- **Arbeitsauftrag 1**
Erklären Sie anhand des Übungstexts in ein bis drei Sätzen, warum diejenigen, die nicht zu Herne halten, eine Woche ohne den Sportteil ihrer Tageszeitung erwarten.

-*-*-

Und dieses Gefühl habe nicht nur ich, das haben alle anderen auch, außer die, die nicht zu Herne halten, denen geht es genau umgekehrt, die haben plötzlich eine Heidenangst vor einem sagenhaften Schlag in die Magengrube, von dem sie sich tagelang nicht erholen werden, Angst vor der vollkommenen Demütigung, vor einem Sonntagabend in Apathie, vor einer Woche ohne den Sportteil ihrer Tageszeitung, weil sie den gar nicht mehr aufschlagen können, ohne dass alles noch einmal hochkommt und sie wieder an dieses Spiel denken müssen, das sie schon so schön verdrängt hatten.

-*-*-

- **Arbeitsauftrag 2**
Übertragen Sie aus der Auflistung alle Zeilen, beginnend mit der Zeile mit „0.194: median 1.30, box“ bis einschließlich der letzten Zeile der Auflistung. Lassen Sie die Bilder dabei weg.

- **Vorliegende Auflistung**
-*-*-

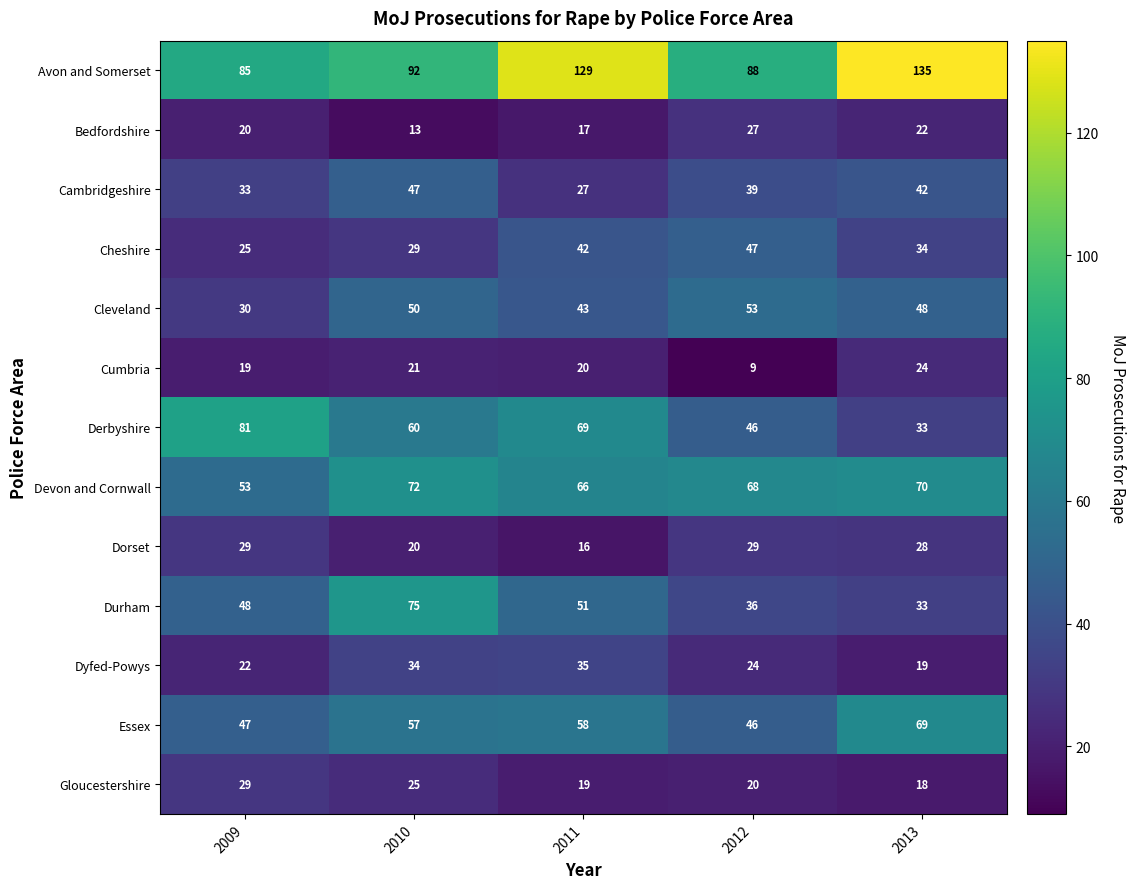

How many Bedfordshire values are between 17 and 22?

3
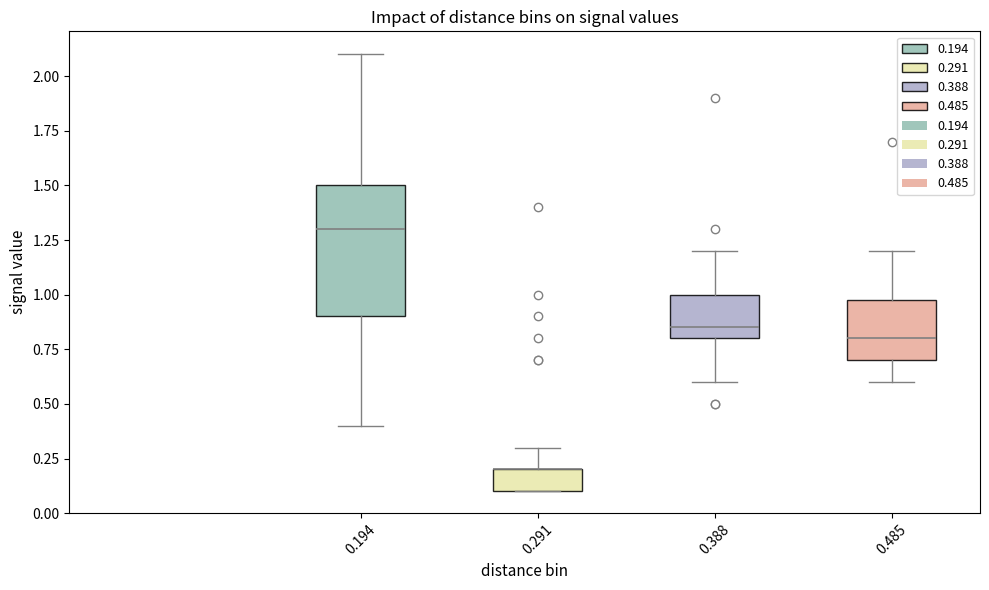

Reading left to right, transcribe this box plot: for each box, give where its median line is, the range the box spans, and where its two whiskers end, as read against the y-axis. The values are not printed on the chart, so give them approximately, as read against the axis.

0.194: median 1.30, box 0.90 to 1.50, whiskers 0.40 to 2.10
0.291: median 0.20 (drawn on the box's upper edge), box 0.10 to 0.20, whiskers 0.10 to 0.30
0.388: median 0.85, box 0.80 to 1.00, whiskers 0.60 to 1.20
0.485: median 0.80, box 0.70 to 1.00, whiskers 0.60 to 1.20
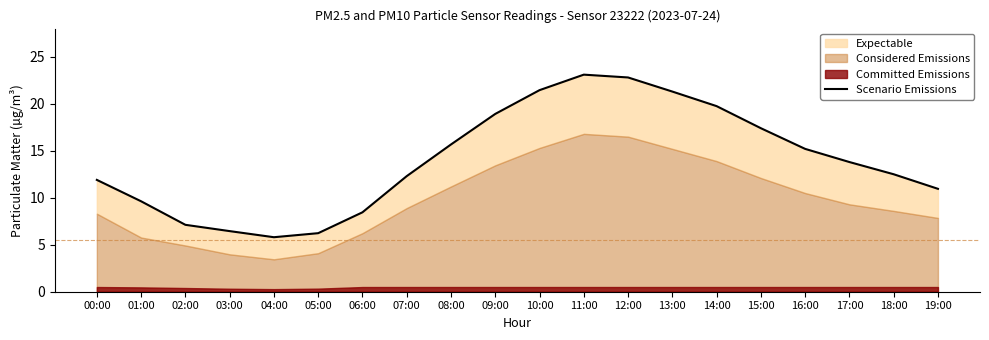

What is the greatest value displayed?

23.1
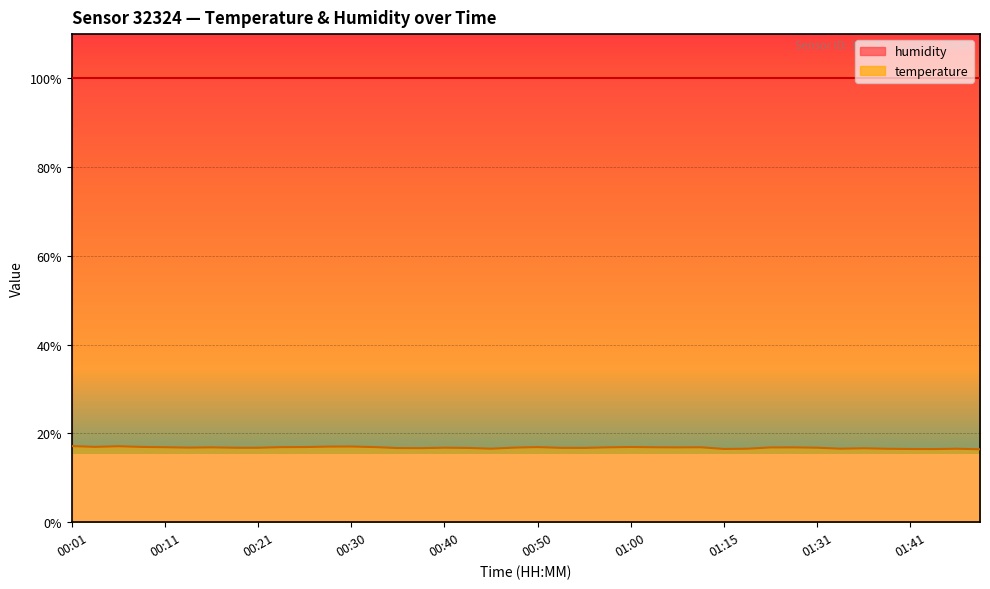

What is the sum of the values at 01:00 and 00:40?

33.7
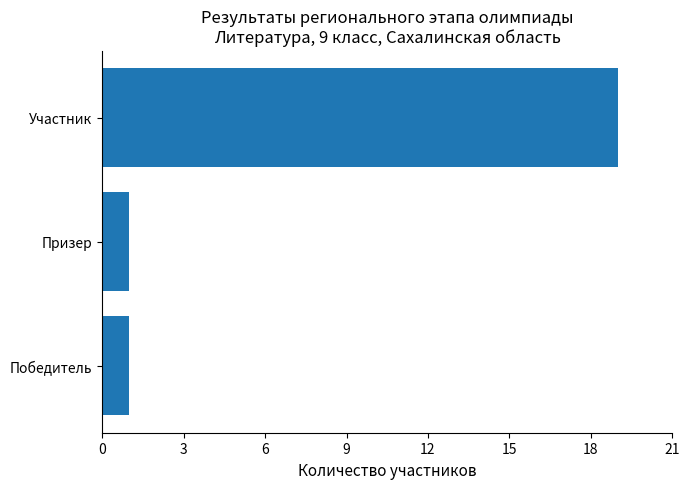

Is it true that the value at Призер is 2?

False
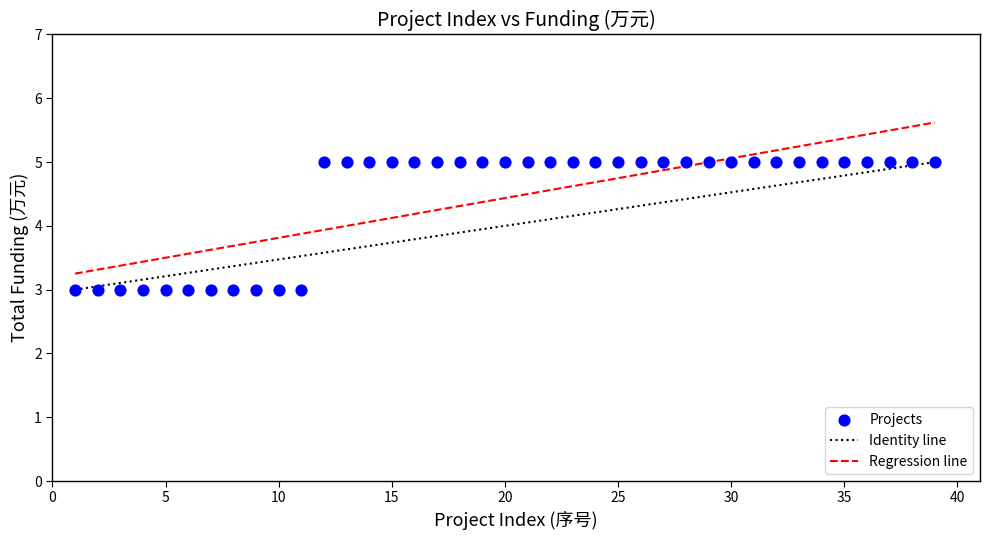

What is the range of X values (max minus min)?

38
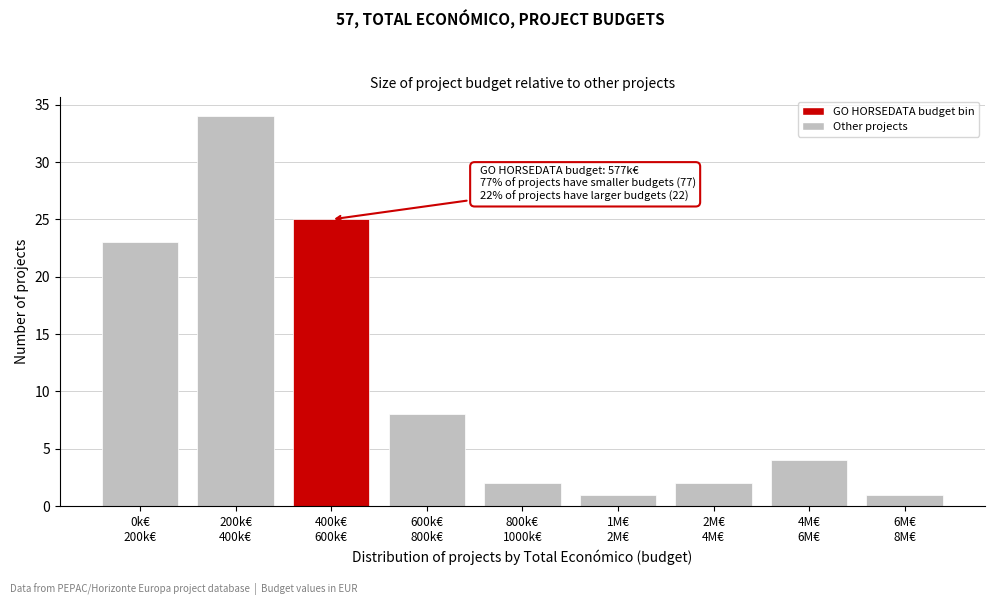

Reading right to left, transcribe all the data shown in this chart.

1	4	2	1	2	8	25	34	23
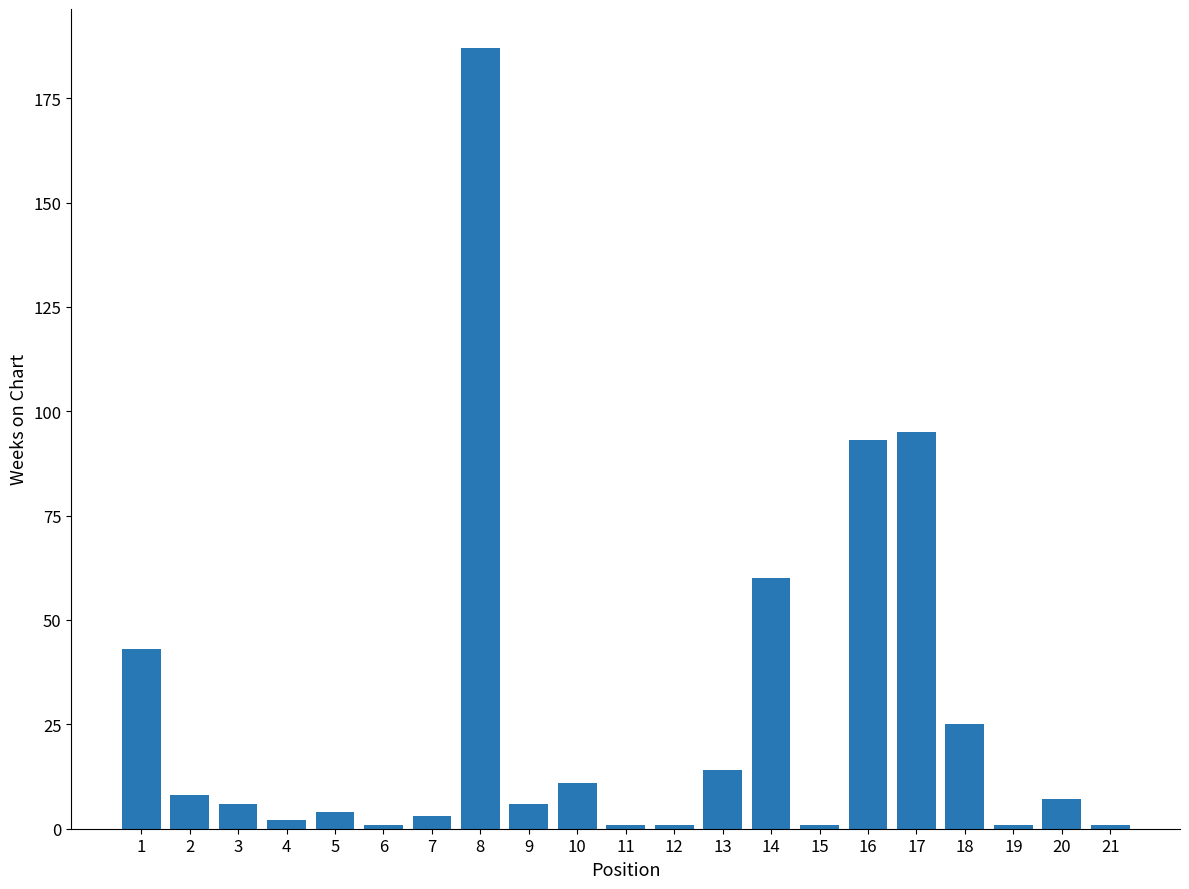

At which category does the chart reach its peak across all series?

8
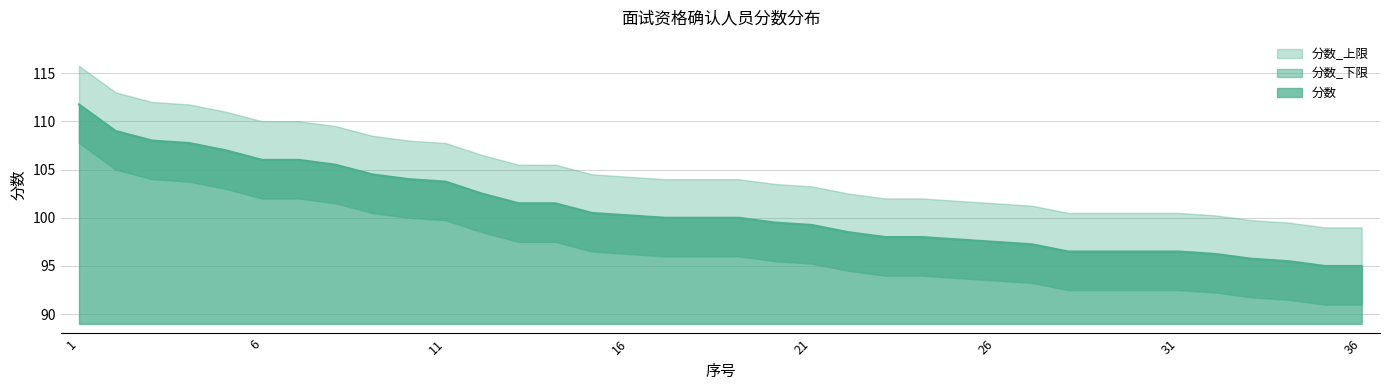

What is the value of the 分数_下限 point at the 17th from the left?

96.0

-*-*-

- **Musterlösung 1**
Sie können den Sportteil nicht mehr aufschlagen, ohne dass alles noch einmal hochkommt. Dann müssen sie wieder an dieses Spiel denken, das sie schon so schön verdrängt hatten.

- **Musterlösung 2**
0.194: median 1.30, box 0.90 to 1.50, whiskers 0.40 to 2.10
0.291: median 0.20 (drawn on the box's upper edge), box 0.10 to 0.20, whiskers 0.10 to 0.30
0.388: median 0.85, box 0.80 to 1.00, whiskers 0.60 to 1.20
0.485: median 0.80, box 0.70 to 1.00, whiskers 0.60 to 1.20

What is the greatest value displayed?

23.1

What is the sum of the values at 01:00 and 00:40?

33.7

Is it true that the value at Призер is 2?

False

What is the range of X values (max minus min)?

38

Reading right to left, transcribe all the data shown in this chart.

1	4	2	1	2	8	25	34	23

At which category does the chart reach its peak across all series?

8

What is the value of the 分数_下限 point at the 17th from the left?

96.0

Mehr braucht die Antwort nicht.